> _EXTRACT PROVIDED_:
Available to stream on Disney+.
Lifeboat (1944)
Another quote from Howard Thompson’s New York Times review of One Hundred and One Dalmatians likens the animated Cruella de Vil to “a sadistic Auntie Mame, drawn by Charles Addams and with a Tallulah Bankhead bass.” As it turns out, Bankhead was one of the literal inspirations for the look of the character, according to Marc Davis, the animator responsible for her design — Bette Davis and Rosalind Russell were two others, though the official model was character actress Mary Wickes.
But Cruella’s voice may have been coincidentally like Bankhead’s due to actual Cruella voice actor Betty Lou Gerson being raised in Alabama, same as Bankhead. “We both had phony English accents on top of our Southern accents and a great deal of flair. So our voices came out that way,” Gerson told the Los Angeles Times in 1991. Still, Cruella pays homage to the myth of Bankhead being a vocal inspiration by having Emma Stone’s incarnation of the character see Bankhead laughing in Alfred Hitchcock’s Lifeboat on television and emulating it.

> _INFORMATION_:

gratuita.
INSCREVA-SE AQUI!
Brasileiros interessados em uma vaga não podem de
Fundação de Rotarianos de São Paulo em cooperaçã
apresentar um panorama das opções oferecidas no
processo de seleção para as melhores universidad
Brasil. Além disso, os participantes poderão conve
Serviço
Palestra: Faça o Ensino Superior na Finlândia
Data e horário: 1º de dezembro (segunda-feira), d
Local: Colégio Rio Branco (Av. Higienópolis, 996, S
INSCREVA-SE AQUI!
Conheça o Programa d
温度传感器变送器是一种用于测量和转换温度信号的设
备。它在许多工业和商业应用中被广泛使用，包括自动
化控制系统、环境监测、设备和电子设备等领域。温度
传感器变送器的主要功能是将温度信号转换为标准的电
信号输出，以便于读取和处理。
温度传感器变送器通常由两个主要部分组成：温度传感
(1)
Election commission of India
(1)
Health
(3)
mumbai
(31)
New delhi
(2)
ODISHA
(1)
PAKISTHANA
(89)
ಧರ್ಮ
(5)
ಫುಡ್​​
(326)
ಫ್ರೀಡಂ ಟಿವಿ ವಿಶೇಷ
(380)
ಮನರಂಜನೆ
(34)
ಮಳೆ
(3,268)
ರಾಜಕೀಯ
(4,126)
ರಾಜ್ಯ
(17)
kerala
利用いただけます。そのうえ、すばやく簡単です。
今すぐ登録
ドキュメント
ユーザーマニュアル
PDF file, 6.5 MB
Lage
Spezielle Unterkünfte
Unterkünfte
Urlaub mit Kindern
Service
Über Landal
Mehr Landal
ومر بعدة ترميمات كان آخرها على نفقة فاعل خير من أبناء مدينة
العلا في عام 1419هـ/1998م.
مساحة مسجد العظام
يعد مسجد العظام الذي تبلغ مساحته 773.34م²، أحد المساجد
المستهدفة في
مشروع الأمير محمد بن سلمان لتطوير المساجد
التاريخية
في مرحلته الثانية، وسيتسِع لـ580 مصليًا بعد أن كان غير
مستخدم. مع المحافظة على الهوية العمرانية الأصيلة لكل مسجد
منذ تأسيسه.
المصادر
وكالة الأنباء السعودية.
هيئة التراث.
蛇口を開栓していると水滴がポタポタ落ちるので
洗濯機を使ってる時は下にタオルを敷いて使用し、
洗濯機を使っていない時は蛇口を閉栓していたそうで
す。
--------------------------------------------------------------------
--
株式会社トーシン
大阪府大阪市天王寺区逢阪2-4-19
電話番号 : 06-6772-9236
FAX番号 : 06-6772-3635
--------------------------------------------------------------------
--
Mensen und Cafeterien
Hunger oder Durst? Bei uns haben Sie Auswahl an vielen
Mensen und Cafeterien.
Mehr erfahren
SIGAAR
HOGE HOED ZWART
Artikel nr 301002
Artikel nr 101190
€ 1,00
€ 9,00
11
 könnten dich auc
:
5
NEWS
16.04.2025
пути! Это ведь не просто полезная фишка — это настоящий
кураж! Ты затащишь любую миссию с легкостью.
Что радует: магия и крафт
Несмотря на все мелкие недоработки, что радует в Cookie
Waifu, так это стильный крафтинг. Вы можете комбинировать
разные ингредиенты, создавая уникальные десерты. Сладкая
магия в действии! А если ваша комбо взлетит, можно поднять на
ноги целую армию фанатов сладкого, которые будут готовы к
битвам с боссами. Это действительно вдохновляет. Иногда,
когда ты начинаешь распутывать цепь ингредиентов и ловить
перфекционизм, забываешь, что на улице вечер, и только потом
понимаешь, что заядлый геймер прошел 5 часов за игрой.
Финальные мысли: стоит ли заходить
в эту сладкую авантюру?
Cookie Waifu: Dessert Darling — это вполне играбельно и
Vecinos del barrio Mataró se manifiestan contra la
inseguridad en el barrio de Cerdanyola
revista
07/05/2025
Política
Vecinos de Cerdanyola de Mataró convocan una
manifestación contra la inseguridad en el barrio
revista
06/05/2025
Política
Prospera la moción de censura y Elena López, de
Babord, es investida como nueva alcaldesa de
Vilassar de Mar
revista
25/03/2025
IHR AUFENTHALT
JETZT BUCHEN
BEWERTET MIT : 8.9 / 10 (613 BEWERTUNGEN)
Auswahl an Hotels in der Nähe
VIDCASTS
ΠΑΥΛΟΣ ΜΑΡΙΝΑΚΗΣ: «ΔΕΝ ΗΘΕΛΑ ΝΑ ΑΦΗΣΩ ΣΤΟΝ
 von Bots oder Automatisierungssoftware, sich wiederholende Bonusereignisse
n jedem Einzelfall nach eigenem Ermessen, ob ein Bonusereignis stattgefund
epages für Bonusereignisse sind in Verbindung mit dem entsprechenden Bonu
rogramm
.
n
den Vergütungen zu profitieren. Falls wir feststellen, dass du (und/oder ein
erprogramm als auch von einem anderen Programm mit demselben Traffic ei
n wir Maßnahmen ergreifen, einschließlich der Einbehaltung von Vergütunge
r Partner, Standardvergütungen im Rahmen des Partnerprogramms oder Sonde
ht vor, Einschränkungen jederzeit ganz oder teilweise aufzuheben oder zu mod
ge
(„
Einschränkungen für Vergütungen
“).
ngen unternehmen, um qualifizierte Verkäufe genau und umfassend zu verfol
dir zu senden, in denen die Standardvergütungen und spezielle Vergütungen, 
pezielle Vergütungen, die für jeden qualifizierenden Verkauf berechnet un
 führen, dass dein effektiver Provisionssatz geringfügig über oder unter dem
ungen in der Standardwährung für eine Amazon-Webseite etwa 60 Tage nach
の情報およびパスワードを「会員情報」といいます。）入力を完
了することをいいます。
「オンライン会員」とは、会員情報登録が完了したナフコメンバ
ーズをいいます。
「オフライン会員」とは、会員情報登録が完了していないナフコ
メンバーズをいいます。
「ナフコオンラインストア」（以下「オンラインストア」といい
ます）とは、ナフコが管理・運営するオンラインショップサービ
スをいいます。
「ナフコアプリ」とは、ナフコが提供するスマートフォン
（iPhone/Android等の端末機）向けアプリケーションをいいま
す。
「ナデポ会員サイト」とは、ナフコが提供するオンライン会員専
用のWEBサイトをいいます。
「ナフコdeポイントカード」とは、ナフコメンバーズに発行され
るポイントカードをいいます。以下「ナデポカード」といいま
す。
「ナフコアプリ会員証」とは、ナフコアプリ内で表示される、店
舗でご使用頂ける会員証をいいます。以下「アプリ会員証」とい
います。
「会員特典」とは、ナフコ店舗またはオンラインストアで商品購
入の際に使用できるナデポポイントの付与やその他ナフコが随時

> _WHAT THIS EXERCISE ASKS_:
[1] In the passage about Cruella de Vil, reproduce everything from "Another quote from" down to "actress Mary Wickes.".
[2] In the passage about Cruella de Vil, who was the official model for the character's design?
[3] Can you pick up the passage about Cruella de Vil and Tallulah Bankhead after its last sentence and keep it going?

> _EXPECTED RESULTS_:
[1]
Another quote from Howard Thompson’s New York Times review of One Hundred and One Dalmatians likens the animated Cruella de Vil to “a sadistic Auntie Mame, drawn by Charles Addams and with a Tallulah Bankhead bass.” As it turns out, Bankhead was one of the literal inspirations for the look of the character, according to Marc Davis, the animator responsible for her design — Bette Davis and Rosalind Russell were two others, though the official model was character actress Mary Wickes.

[2] Character actress Mary Wickes.

[3]
Available to rent.
All About Eve (1950)
As previously mentioned, the animated Cruella de Vil was also inspired by Rosalind Russell, apparently specifically in the 1958 adaptation of Auntie Mame, and Bette Davis, apparently specifically in All About Eve. I can’t really find more than a fan wiki source for those films being involved with the inspiration for Marc Davis’ characterization of the One Hundred and One Dalmatians villain, but All About Eve does have two connections worthy of mention. The first is that Tallulah Bankhead believed Davis’ character, Margo Channing, was based on her in the original short story (“The Wisdom of Eve”) and that Davis was purposefully imitating her as well in the portrayal. Neither is certain, but Bankhead did also play the role in a 1952 radio play.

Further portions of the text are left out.